Aim: To examine the updated diagnostic and treatment strategies for hepatic encephalopathy.
Methods: Techniques for the clinical, psychometric and neurophysiological evaluation of hepatic encephalopathy are reviewed. The methods reviewed include pure clinical scales (West-Haven), psychometric tests (PSE-syndrome test), neurophysiological tests (EEG, Critical flicker frequency, CFF) and computerized tests (Inhibitory control test, ICT).
Results: Clinical scales are limited, whereas psychometric tests (specifically PSE-syndrome test), CFF and ICT can be used to diagnose minimal hepatic encephalopathy. However, there is no single test that can capture the entire spectrum of cognitive impairment. Treatment options and goals depend on the acuity of hepatic encephalopathy. In-patient management should concentrate on supportive care, precipitating factor reversal and lactulose and/or rifaximin therapy. Out-patient therapy should aim to prevent recurrences, and both lactulose and rifaximin have evidence to support their use.
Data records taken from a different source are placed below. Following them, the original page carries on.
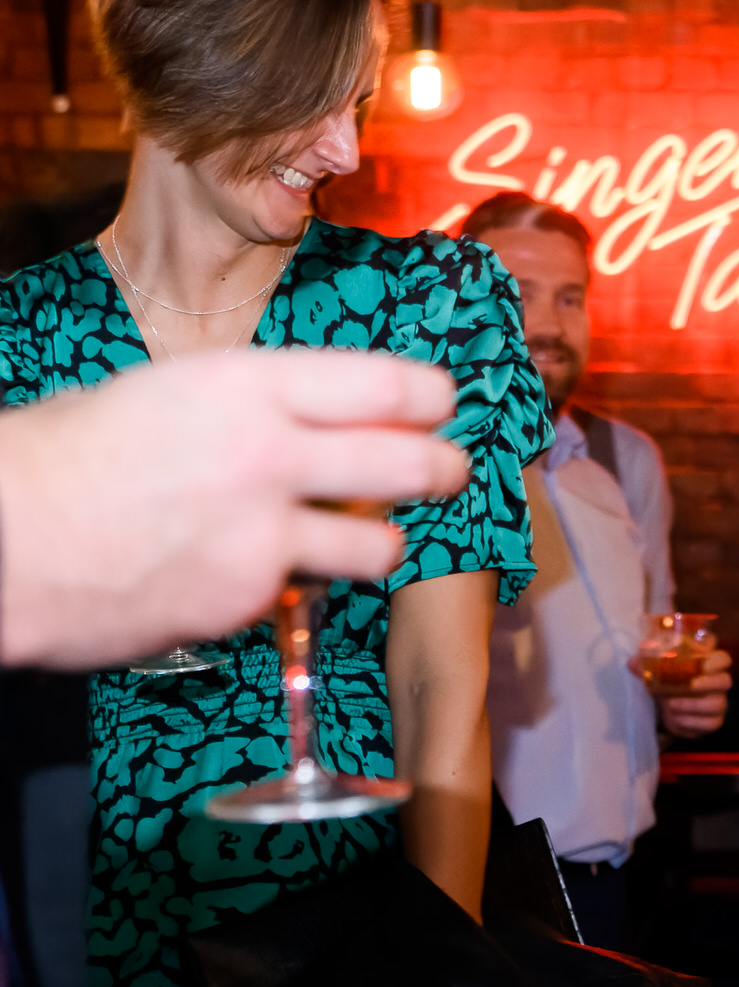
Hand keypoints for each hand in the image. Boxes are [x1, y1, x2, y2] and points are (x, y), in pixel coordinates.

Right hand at [0, 350, 466, 669]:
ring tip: (356, 536)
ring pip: (382, 546)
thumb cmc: (69, 457)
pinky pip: (308, 589)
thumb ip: (255, 408)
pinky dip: (295, 582)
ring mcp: (266, 536)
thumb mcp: (169, 395)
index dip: (432, 398)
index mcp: (248, 388)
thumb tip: (320, 421)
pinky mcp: (252, 600)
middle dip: (442, 469)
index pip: (389, 386)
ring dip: (378, 542)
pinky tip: (253, 569)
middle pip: (412, 464)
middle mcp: (270, 456)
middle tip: (445, 471)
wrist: (8, 539)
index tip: (443, 405)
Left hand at [655, 645, 732, 737]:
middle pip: (726, 681)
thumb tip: (633, 661)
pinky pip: (709, 723)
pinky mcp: (713, 722)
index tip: (702, 661)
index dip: (716, 660)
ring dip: (693, 705)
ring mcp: (718, 703)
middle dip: (708, 683)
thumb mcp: (656, 670)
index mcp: (708, 665)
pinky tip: (676, 718)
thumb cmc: (668, 682)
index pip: (723, 659)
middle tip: (691, 685)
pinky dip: (690, 721)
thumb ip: (647, 664)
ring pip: (717, 704)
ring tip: (672, 704)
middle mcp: (718, 683)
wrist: (667, 708)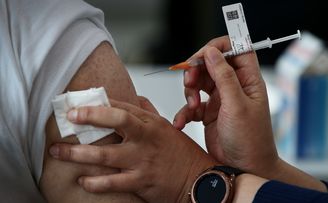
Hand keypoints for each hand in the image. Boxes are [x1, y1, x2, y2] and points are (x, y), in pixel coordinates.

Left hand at [49, 97, 216, 202]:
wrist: (199, 179)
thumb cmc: (181, 153)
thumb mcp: (167, 127)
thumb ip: (149, 112)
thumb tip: (135, 98)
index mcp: (151, 123)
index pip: (123, 106)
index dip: (99, 103)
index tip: (79, 103)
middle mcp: (146, 139)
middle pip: (116, 122)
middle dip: (89, 118)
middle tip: (68, 118)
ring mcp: (142, 160)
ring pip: (106, 155)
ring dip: (78, 153)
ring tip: (58, 152)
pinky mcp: (141, 181)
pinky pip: (112, 182)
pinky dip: (94, 182)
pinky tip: (82, 180)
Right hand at [173, 36, 279, 176]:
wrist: (244, 168)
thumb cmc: (250, 140)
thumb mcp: (237, 105)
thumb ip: (224, 77)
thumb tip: (212, 52)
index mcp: (248, 80)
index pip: (236, 49)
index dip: (218, 47)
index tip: (202, 56)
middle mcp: (234, 86)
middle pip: (211, 64)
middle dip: (197, 70)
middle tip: (189, 81)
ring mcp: (220, 99)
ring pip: (199, 81)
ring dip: (189, 90)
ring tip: (191, 105)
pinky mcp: (208, 113)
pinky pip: (191, 104)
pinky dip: (184, 111)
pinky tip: (182, 122)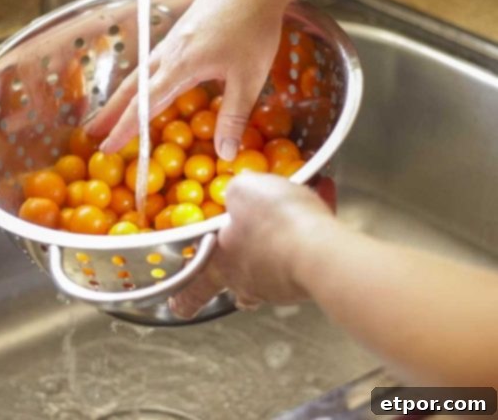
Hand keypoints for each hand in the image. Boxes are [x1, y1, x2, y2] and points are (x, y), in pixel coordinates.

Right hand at [87, 0, 294, 160]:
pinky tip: (142, 87)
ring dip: (120, 97)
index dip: (125, 129)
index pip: (144, 104)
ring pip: (138, 75)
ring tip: (108, 115)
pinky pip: (150, 64)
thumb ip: (234, 116)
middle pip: (131, 88)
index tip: (107, 147)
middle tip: (92, 134)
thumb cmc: (253, 28)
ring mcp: (171, 43)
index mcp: (179, 67)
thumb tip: (225, 154)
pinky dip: (138, 83)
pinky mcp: (179, 35)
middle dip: (111, 113)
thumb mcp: (249, 77)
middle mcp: (168, 55)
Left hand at [169, 173, 335, 318]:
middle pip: (237, 279)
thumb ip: (236, 191)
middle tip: (248, 246)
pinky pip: (307, 248)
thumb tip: (239, 191)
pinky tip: (320, 201)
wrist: (320, 249)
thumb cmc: (271, 223)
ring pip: (274, 264)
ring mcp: (279, 284)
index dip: (184, 298)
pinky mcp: (310, 278)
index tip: (177, 307)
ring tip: (295, 206)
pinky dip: (312, 227)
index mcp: (218, 264)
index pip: (193, 289)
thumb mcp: (242, 190)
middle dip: (241, 262)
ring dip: (282, 238)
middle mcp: (246, 281)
Conclusions: Diagnostic techniques for hepatic encephalopathy range from simple scales to sophisticated tools. Treatment options depend on the stage of hepatic encephalopathy. The future challenge is to evaluate cognitive function as a continuum with clinically relevant outcomes and to develop well-tolerated and inexpensive treatments for hepatic encephalopathy.